START SUPPLIED DATA

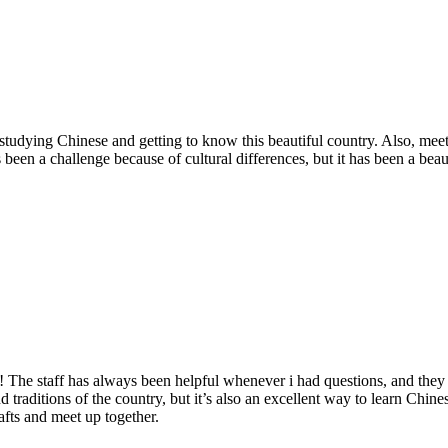
 studying Chinese and getting to know this beautiful country. Also, meet
een a challenge because of cultural differences, but it has been a beau
! The staff has always been helpful whenever i had questions, and the
d traditions of the country, but it’s also an excellent way to learn Chi
crafts and meet up together.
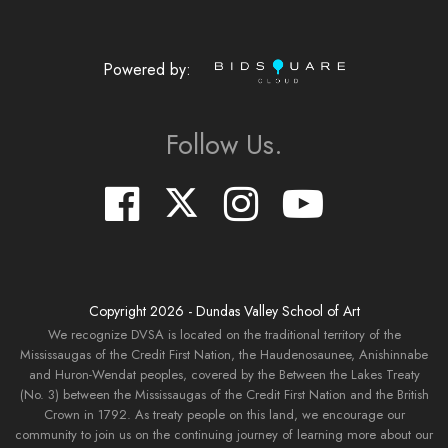
Powered by:
Follow Us.
Copyright
2026
- Dundas Valley School of Art
We recognize DVSA is located on the traditional territory of the
Mississaugas of the Credit First Nation, the Haudenosaunee, Anishinnabe
and Huron-Wendat peoples, covered by the Between the Lakes Treaty
(No. 3) between the Mississaugas of the Credit First Nation and the British
Crown in 1792. As treaty people on this land, we encourage our
community to join us on the continuing journey of learning more about our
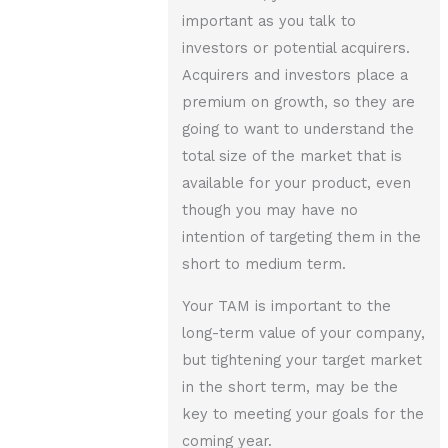
important as you talk to
investors or potential acquirers.
Acquirers and investors place a
premium on growth, so they are
going to want to understand the
total size of the market that is
available for your product, even
though you may have no
intention of targeting them in the
short to medium term.
Your TAM is important to the
long-term value of your company,
but tightening your target market
in the short term, may be the
key to meeting your goals for the
coming year.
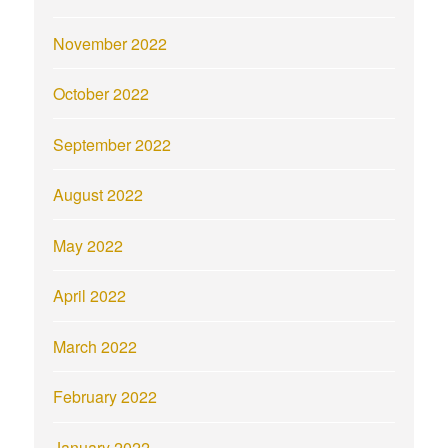
November 2022
October 2022
September 2022
August 2022
May 2022
April 2022
March 2022
February 2022
January 2022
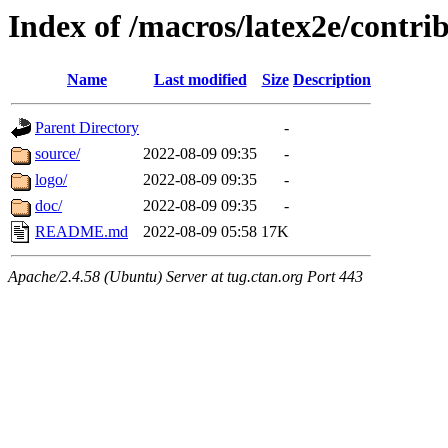
Index of /macros/latex2e/contri
Name
Last modified
Size
Description
Parent Directory
-
source/
2022-08-09 09:35
-
logo/
2022-08-09 09:35
-
doc/
2022-08-09 09:35
-
README.md
2022-08-09 05:58
17K
Apache/2.4.58 (Ubuntu) Server at tug.ctan.org Port 443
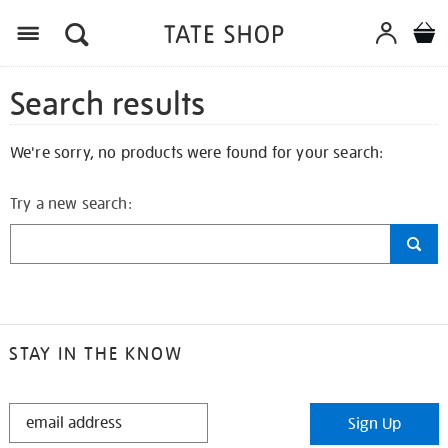
Search results
We're sorry, no products were found for your search:
Try a new search:
STAY IN THE KNOW
STAY
Sign Up
IN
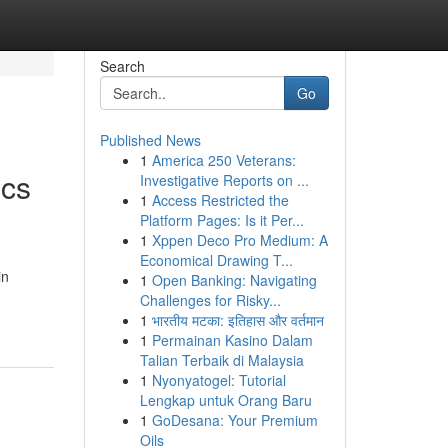
Search
Go
Published News
1
America 250 Veterans:
ics
Investigative Reports on ...
1
Access Restricted the
Platform Pages: Is it Per...
1
Xppen Deco Pro Medium: A
Economical Drawing T...
in
1
Open Banking: Navigating
Challenges for Risky...
1
भारतीय मटका: इतिहास और वर्तमान
1
Permainan Kasino Dalam
Talian Terbaik di Malaysia
1
Nyonyatogel: Tutorial
Lengkap untuk Orang Baru
1
GoDesana: Your Premium
Oils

END SUPPLIED DATA

WHAT THE EXERCISE ASKS
Above are the entries; copy every line among them that contains the word "Mississaugas".

ANSWER TO THIS EXERCISE
Mississaugas of the Credit First Nation, the Haudenosaunee, Anishinnabe
(No. 3) between the Mississaugas of the Credit First Nation and the British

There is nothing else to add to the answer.